At this point I thought “I am cooked.” He said in Arabic what I thought was “Stop on the right.” So I did. I waited. Expecting to be taken to the Police Station. After a minute, when nothing had happened, I looked round and saw no police. I asked J, who was with me in the car, “Where is the Policeman?” She told me that he has actually said “Continue on your way.” As in Leave. I could not quite bring myself to accept that so I asked her to repeat it. And then I moved ever so slowly away.
My memory of the episode is dark and inundated with wetness. I see it the way I would a city through sunglasses, at night and under a driving downpour. And even more I see it through a mental veil, not the veil that drugs or alcohol would throw over things, more like a dreamlike confusion. My desires, my desire to attack those shit-bags, my desire to establish whose rules and behavior are correct, are clear in my mind, as I write this, like the taste of bitter morning coffee. Deep down from underneath my intestines, from my diaphragm, I still sense the wide open gust of hate-infused wind like a hurricane shout of anger driven with fierce strength and animal fury through my lungs and throat and then, not out of my mouth, but straight through my brain, removing it from contact with my senses, turned into simply a manager of weapons, a machine to destroy.
When I got home I showed J a clip from Gran Torino. The key line is:
Clint Eastwood (Walt): Ever notice how you come across somebody once in a while you shouldn’t have fucked with? That’s me.
That, I explained to her, is the message I hope those pieces of shit took away from the encounter.
And as I wrote that, I can tell you my hatred for the unknown human occupants of the FMW is sharp and fizzy. I have, in my spinal column, a jazz of energy that I know is the unsatisfied remnant of the encounter. Unsatisfied because I did not actually damage them.
And no matter that my brain gives thanks to god, luck and that policeman for stopping things before I did kill one of them, perhaps bringing down the wrath of a whole clan on my head, perhaps changing the course of my life forever, perhaps ruining everything I hold important. No matter all of that, because the territorial animal within me is not satisfied. That part of me somehow knows that the situation around me requires violence.

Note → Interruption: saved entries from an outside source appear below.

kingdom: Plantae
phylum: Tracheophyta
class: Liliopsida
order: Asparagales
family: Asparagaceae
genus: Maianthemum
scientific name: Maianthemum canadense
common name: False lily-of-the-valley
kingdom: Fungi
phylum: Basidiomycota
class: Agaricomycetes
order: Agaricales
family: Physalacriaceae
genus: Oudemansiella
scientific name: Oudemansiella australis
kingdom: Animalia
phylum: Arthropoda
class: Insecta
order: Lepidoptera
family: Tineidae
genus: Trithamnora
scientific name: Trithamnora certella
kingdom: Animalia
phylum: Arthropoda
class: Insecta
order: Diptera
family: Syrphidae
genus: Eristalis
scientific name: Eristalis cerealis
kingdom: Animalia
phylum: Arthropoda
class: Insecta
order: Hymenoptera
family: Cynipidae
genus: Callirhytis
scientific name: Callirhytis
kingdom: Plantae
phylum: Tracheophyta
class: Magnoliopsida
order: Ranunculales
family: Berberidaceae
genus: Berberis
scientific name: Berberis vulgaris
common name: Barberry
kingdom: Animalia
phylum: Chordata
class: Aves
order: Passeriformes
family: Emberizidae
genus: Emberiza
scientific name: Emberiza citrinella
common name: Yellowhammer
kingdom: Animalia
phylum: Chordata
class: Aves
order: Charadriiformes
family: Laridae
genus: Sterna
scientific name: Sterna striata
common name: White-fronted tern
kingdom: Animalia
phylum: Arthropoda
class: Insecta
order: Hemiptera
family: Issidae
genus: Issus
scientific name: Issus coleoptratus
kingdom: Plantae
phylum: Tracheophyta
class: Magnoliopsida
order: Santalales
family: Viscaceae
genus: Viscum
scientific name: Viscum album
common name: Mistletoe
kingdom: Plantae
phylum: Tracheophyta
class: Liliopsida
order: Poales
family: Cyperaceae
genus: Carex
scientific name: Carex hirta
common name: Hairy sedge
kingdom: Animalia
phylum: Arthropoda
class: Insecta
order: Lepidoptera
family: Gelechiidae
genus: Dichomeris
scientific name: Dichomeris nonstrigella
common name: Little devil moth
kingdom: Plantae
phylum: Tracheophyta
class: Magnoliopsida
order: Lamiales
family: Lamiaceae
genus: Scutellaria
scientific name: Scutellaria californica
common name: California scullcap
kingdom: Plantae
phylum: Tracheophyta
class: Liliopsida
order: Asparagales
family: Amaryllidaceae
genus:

And being a curious fucker, I want to know why my body is pushing me to violence? Why is my previously left wing, humanistic, goodie-two-shoes-self indifferent to death and suffering. I think I know. I think it is because there are too many goddamned people in this place. And I know that I should be arranging my ticket out of here. That the people and Gaia are going to conspire to make this specific place a graveyard for most of us. But it is hard to step so far away from the well-trodden path. Hard to step so far away when the catastrophic outcome I fear remains only a theory for now.
But my impulse to make space around me, to reduce the crowding is not theoretical. And it should be respected or, I suspect, bad things will happen.